What you are asked to do → From the material below, pull out each line that contains the string "district" and copy it unchanged.

>> begin Supplied data

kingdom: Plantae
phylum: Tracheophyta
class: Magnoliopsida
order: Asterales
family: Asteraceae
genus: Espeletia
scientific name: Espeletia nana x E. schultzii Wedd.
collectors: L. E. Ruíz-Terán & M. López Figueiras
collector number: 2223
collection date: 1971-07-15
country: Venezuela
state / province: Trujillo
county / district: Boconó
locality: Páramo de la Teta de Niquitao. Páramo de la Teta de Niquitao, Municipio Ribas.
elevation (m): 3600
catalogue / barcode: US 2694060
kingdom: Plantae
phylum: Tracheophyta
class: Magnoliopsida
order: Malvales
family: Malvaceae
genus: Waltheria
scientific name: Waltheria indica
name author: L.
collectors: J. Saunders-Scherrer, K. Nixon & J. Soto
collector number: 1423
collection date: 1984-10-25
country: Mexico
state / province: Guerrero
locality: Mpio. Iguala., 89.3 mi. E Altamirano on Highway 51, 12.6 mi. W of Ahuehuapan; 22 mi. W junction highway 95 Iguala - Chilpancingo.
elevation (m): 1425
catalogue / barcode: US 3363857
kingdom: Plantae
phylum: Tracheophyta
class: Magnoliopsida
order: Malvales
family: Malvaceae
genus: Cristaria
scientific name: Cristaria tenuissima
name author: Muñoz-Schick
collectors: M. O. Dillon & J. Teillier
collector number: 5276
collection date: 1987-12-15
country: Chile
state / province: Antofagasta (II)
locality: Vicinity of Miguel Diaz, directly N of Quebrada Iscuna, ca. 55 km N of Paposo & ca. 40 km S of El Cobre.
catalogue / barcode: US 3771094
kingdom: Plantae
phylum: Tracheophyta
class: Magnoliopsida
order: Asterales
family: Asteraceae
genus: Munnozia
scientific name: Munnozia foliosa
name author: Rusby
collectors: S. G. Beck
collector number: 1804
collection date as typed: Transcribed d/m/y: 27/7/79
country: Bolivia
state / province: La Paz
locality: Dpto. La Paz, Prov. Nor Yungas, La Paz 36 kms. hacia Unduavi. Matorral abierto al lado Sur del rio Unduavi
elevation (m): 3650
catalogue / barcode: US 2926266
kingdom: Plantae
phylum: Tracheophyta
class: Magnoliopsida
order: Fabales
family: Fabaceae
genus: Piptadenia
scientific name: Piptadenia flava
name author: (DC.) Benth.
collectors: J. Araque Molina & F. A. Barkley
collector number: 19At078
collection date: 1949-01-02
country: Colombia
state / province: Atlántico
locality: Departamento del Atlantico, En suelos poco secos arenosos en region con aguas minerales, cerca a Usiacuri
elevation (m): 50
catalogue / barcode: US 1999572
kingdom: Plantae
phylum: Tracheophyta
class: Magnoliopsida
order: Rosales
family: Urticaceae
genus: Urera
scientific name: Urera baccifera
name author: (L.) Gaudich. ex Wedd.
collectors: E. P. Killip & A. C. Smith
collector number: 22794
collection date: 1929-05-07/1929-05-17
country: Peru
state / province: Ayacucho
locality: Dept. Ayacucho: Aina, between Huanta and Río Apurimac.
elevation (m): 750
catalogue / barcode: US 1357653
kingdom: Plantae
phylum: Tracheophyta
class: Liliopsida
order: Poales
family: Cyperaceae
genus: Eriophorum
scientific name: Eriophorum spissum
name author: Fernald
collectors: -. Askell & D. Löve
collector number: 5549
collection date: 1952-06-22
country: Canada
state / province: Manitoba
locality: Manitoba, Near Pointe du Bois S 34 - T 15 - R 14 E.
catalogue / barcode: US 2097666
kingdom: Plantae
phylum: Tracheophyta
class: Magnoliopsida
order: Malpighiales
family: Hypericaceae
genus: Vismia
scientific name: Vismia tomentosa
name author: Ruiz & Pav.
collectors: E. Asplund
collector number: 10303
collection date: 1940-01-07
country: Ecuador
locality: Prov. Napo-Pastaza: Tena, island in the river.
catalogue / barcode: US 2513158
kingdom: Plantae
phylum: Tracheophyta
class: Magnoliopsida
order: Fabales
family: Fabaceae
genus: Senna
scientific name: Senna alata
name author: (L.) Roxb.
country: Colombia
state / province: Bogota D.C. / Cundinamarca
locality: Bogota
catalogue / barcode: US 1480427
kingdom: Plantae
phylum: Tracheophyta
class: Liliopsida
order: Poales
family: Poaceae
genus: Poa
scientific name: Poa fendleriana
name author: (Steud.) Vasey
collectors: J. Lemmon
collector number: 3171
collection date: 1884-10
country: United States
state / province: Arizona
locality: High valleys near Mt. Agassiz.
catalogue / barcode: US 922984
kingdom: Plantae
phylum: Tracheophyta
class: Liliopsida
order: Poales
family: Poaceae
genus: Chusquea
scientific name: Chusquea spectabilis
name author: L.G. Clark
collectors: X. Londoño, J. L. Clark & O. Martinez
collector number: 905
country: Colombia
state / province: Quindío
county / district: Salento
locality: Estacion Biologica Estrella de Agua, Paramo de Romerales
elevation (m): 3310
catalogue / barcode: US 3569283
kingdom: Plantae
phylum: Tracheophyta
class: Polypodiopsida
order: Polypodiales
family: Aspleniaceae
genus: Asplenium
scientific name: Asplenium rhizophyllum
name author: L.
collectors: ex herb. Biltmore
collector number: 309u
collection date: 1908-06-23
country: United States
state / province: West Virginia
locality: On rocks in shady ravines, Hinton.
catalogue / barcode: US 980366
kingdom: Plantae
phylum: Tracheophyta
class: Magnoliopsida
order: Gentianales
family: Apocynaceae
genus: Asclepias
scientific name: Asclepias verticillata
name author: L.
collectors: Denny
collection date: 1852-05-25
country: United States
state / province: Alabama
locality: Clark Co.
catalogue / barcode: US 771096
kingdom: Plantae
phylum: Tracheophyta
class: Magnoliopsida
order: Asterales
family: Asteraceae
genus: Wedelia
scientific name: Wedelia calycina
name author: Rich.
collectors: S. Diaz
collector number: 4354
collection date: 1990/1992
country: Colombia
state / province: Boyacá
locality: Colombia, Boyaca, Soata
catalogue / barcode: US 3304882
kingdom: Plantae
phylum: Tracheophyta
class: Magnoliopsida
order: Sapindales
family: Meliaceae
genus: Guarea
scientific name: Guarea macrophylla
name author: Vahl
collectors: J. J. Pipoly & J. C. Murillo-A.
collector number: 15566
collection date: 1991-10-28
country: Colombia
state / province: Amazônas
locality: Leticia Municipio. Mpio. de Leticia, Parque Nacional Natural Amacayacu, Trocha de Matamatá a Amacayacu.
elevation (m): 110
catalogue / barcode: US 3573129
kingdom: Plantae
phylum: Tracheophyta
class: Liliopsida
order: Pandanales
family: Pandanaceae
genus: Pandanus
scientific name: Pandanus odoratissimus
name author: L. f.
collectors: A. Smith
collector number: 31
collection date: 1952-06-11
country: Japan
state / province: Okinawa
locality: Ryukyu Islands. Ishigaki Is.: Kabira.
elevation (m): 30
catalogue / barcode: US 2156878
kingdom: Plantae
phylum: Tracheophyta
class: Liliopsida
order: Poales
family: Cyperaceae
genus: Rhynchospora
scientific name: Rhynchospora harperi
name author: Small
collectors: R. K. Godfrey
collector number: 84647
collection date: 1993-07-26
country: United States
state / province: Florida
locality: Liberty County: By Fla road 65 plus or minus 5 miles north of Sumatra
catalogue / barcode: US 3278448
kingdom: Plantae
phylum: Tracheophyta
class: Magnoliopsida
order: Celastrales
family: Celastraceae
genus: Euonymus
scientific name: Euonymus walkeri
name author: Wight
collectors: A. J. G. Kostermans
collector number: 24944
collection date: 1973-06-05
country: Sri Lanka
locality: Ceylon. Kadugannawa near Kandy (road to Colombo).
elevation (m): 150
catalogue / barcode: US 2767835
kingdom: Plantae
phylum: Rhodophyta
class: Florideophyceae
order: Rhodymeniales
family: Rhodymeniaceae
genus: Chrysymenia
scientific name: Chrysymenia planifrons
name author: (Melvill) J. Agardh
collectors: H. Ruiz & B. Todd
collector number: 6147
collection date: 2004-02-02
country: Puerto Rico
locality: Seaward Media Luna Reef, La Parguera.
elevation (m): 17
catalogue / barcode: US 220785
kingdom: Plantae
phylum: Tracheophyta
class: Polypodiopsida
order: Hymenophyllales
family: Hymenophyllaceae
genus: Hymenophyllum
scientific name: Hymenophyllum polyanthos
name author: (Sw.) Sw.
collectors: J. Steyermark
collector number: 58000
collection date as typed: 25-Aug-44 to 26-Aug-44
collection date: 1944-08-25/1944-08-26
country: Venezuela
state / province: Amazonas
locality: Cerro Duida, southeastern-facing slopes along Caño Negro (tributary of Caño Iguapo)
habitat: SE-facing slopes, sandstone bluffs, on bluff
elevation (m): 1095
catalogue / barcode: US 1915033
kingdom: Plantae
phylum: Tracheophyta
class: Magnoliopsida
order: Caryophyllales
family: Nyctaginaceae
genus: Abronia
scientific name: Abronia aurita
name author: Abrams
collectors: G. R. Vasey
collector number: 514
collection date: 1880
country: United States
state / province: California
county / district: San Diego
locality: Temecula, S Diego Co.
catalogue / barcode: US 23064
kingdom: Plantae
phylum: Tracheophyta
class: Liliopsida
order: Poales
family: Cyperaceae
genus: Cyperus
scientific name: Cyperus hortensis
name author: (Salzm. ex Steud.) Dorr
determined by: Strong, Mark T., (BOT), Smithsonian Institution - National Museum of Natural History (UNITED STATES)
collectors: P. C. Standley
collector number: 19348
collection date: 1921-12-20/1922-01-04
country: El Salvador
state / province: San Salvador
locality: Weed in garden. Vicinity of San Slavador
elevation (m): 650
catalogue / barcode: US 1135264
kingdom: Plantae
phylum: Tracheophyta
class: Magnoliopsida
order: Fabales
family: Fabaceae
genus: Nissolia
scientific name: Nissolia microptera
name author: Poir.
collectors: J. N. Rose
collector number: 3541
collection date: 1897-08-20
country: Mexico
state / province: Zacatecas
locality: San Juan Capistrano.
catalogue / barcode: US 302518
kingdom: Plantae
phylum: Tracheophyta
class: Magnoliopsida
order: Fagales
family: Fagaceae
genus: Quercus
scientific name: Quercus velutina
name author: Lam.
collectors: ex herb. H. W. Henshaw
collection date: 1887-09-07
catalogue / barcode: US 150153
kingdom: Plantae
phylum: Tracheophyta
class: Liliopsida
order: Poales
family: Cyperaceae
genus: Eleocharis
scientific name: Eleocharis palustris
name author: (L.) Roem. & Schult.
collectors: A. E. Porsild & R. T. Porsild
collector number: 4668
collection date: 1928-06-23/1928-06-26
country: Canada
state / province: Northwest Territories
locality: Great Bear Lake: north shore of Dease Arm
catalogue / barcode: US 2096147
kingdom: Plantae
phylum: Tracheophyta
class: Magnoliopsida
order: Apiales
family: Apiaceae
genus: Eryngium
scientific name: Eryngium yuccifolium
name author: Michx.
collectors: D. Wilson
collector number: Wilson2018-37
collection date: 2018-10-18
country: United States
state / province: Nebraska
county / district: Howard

>> end Supplied data

Reply →
county / district: Boconó
county / district: Salento
county / district: San Diego
county / district: Howard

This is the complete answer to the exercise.